Development on a standalone Venom film had been in talks for years with Sony planning on starting its own franchise but ever since the web-slinger has been part of the MCU, keeping Venom in his own universe seemingly makes no sense. Initially set out for an R-rated release, the film has obviously toned down the violence to allow for possible family-friendly MCU crossovers, thereby earning a PG-13. However in doing so, I felt that a big part of the story felt missing or maybe it was just me. Perhaps it is this that earned the film such a rotten score on the Tomatometer but I really liked the characterization of the symbiote and Tom Hardy infuses life to an amazingly schizophrenic performance of Eddie Brock. Although the supporting characters could have had better story arcs and there were some glaring plot holes, the film as a whole is very much a thrilling and enjoyable ride.

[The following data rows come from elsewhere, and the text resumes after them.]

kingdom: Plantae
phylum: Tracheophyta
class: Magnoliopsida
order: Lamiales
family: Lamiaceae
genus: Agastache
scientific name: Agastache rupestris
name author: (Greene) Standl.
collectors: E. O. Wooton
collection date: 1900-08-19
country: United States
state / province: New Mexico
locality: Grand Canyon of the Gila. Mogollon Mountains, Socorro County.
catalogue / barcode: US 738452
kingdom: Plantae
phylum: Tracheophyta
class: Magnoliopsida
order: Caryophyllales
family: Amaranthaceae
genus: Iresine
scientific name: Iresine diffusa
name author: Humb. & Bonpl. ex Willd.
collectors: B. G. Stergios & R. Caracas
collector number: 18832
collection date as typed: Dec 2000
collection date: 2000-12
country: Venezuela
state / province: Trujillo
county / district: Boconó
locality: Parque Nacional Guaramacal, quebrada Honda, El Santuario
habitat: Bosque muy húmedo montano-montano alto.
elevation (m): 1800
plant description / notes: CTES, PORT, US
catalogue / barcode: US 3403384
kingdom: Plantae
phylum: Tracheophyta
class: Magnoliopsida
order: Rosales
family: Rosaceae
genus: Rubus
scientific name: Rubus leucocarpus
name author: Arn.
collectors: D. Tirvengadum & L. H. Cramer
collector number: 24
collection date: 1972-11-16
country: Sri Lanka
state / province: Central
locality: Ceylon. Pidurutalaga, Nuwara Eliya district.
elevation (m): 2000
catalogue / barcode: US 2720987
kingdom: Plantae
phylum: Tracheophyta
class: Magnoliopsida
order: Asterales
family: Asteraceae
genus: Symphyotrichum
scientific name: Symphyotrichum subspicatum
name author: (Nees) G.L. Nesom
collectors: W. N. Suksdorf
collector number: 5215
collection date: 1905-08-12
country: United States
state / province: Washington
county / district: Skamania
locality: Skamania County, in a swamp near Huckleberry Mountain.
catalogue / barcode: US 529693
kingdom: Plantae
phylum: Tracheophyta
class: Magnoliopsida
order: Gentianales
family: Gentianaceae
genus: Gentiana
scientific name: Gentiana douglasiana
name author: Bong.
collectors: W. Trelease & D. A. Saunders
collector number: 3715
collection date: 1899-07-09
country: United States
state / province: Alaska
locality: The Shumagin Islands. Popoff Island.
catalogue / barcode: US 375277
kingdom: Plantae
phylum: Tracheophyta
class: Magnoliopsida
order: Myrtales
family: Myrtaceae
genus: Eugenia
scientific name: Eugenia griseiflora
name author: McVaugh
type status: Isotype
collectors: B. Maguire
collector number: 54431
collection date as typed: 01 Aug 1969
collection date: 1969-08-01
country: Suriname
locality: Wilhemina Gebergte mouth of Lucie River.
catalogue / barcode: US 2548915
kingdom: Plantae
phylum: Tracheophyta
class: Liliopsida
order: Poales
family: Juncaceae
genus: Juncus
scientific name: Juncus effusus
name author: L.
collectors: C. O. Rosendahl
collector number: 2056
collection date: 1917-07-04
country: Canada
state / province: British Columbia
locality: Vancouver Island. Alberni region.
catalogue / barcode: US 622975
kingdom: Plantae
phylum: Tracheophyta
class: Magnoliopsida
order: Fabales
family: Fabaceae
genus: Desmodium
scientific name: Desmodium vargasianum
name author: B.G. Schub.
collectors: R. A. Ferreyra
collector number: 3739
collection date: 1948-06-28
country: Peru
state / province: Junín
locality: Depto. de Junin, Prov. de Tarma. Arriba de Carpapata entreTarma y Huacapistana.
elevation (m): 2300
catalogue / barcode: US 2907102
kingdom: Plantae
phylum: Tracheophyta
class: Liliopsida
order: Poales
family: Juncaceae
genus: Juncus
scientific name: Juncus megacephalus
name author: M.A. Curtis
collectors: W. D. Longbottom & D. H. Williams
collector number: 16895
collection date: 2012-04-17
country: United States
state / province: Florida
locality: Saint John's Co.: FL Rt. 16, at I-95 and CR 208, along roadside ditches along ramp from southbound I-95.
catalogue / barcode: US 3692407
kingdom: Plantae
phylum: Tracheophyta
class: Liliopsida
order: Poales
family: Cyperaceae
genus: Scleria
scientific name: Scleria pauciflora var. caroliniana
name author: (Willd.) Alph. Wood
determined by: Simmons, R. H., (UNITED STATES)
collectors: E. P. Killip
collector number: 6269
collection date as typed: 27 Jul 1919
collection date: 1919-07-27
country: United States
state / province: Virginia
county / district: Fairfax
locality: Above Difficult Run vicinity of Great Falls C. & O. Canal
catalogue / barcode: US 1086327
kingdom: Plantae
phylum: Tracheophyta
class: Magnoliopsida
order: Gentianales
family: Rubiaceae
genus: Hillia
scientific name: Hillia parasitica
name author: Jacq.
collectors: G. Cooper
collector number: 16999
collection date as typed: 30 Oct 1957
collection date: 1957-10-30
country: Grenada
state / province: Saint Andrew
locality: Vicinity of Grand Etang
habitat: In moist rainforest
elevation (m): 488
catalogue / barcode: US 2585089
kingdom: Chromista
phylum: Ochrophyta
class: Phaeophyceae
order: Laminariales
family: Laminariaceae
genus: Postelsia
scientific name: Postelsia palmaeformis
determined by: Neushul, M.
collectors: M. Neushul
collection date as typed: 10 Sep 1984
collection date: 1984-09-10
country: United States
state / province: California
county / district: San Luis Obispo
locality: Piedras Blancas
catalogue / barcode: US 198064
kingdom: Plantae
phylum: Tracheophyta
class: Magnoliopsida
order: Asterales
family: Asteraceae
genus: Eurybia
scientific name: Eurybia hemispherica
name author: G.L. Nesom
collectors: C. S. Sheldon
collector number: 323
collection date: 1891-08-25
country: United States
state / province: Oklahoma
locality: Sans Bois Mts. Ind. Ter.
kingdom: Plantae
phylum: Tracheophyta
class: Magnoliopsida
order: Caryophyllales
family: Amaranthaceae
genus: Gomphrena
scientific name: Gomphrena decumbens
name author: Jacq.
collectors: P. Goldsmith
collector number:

Hopefully the film performs better at the box office than it did with the critics because I’m sure the entire planet would love to see more of Venom, Tom Hardy and a potential crossover with Tom Holland’s Spiderman. After all, Hardy himself admitted at San Diego Comic-Con that he was quite eagerly expecting for Sony to integrate the character with Marvel Studios.

So yes, you can take your kids to see this film. And before you know it, they’ll be chanting “We are Venom.”